「金星は夜に見えない!?」意外と知らない“明星”の雑学【眠れなくなるほど面白い 図解 天文学の話】
地球から見ていつも太陽の側にある
「明けの明星」、「宵の明星」という言葉がありますが、その違いはご存じでしょうか。実はどちらも同じ金星のこと。日の出のころに東の空に輝く金星を「明けの明星」、日没後に西の空に輝く金星を「宵の明星」というのです。
金星は惑星で、自らは光を発せず、太陽の光を反射して輝きます。ひときわ明るく見えるのは、太陽系の惑星のなかでも地球に近いことに加え、反射率の高い厚い硫酸の雲に覆われているためでもあります。光度(明るさ)が最大になったときは、1等星の200倍近い明るさで、これは太陽と月に次ぐものです。
金星は地球より内側の、太陽に近いところを公転する「内惑星」です。
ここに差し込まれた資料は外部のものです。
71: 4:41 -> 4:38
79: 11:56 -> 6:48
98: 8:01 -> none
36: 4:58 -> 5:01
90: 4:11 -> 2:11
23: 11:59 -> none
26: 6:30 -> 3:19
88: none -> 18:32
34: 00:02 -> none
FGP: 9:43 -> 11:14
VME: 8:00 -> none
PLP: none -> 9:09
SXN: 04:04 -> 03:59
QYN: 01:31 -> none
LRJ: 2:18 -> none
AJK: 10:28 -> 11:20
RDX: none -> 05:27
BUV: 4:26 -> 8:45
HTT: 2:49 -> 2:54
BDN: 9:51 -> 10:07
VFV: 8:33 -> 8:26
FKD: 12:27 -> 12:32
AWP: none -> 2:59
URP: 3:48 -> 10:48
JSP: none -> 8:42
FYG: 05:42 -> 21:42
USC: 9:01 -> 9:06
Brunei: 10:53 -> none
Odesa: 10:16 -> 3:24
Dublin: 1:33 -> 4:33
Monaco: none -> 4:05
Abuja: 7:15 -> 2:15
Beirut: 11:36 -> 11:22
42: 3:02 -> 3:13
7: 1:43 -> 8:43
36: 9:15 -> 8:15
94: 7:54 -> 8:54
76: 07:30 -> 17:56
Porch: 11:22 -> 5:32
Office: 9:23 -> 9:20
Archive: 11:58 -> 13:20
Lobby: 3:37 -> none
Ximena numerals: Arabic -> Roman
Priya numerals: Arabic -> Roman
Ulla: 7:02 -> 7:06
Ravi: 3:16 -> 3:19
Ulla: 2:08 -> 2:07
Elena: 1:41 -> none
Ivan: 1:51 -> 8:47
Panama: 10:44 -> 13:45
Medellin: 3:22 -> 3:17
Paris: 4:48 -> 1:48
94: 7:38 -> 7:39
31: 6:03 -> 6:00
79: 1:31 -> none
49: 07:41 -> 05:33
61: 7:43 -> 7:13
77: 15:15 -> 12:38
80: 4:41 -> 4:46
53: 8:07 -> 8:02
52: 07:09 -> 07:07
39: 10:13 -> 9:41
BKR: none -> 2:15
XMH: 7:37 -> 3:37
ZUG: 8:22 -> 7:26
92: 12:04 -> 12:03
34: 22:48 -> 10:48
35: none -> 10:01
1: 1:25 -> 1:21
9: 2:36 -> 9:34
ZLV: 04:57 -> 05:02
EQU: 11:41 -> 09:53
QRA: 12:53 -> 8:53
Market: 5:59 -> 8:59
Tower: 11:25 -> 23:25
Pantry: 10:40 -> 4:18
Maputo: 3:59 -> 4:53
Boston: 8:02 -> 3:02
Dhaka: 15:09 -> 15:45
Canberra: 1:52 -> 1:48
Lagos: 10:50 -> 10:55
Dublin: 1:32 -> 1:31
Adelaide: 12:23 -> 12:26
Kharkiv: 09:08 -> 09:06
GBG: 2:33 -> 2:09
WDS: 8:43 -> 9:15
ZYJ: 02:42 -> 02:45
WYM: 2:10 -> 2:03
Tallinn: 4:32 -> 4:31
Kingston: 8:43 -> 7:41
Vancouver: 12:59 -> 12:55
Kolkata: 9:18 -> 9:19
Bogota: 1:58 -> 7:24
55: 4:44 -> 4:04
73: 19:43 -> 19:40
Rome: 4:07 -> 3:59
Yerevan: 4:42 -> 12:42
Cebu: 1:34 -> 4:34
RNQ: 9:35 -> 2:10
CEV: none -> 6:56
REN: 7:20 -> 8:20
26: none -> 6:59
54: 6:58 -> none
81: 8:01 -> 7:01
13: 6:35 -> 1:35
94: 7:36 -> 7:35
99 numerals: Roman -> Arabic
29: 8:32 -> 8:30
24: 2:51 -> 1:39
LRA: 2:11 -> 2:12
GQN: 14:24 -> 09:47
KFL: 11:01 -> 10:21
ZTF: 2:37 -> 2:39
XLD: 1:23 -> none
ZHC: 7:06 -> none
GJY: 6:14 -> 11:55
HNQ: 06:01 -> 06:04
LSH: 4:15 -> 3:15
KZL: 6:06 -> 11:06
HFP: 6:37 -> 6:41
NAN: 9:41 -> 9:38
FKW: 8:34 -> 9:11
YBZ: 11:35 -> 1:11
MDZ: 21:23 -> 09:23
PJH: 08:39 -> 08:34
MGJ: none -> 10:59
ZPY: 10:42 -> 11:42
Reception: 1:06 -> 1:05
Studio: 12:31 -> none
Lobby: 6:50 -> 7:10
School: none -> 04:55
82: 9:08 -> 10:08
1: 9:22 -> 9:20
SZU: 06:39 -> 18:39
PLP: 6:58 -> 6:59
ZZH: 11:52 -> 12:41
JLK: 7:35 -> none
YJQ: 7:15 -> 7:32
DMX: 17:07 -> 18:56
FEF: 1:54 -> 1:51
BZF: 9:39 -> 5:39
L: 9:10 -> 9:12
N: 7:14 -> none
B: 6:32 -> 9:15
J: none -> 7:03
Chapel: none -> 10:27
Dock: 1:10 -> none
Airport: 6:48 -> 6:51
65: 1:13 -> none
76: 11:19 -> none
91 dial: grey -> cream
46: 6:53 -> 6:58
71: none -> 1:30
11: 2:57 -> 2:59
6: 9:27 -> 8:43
地球から見て常に太陽の側にあるため、日の沈んだ真夜中に見ることはできません。一方、昼は昼で太陽光が明るくて見えません。明け方と日没ごろにだけ姿を現すのはそのためです。
肉眼ではわかりませんが、金星は地球との距離によって大きく見えたり小さく見えたりします。また、月のように満ち欠けがあり、地球から遠ざかるほど満ちた形になり、近づくほど細い三日月のようになります。そしてもっとも近づいたときには、新月のように地球からは見えなくなります。
明けの明星・宵の明星
宵の明星
日が沈んだあとの夕方に、西の空に明るく輝くのが宵の明星。
明けの明星
日が出る前の明け方に、東の空にひときわ明るく輝くのが明けの明星。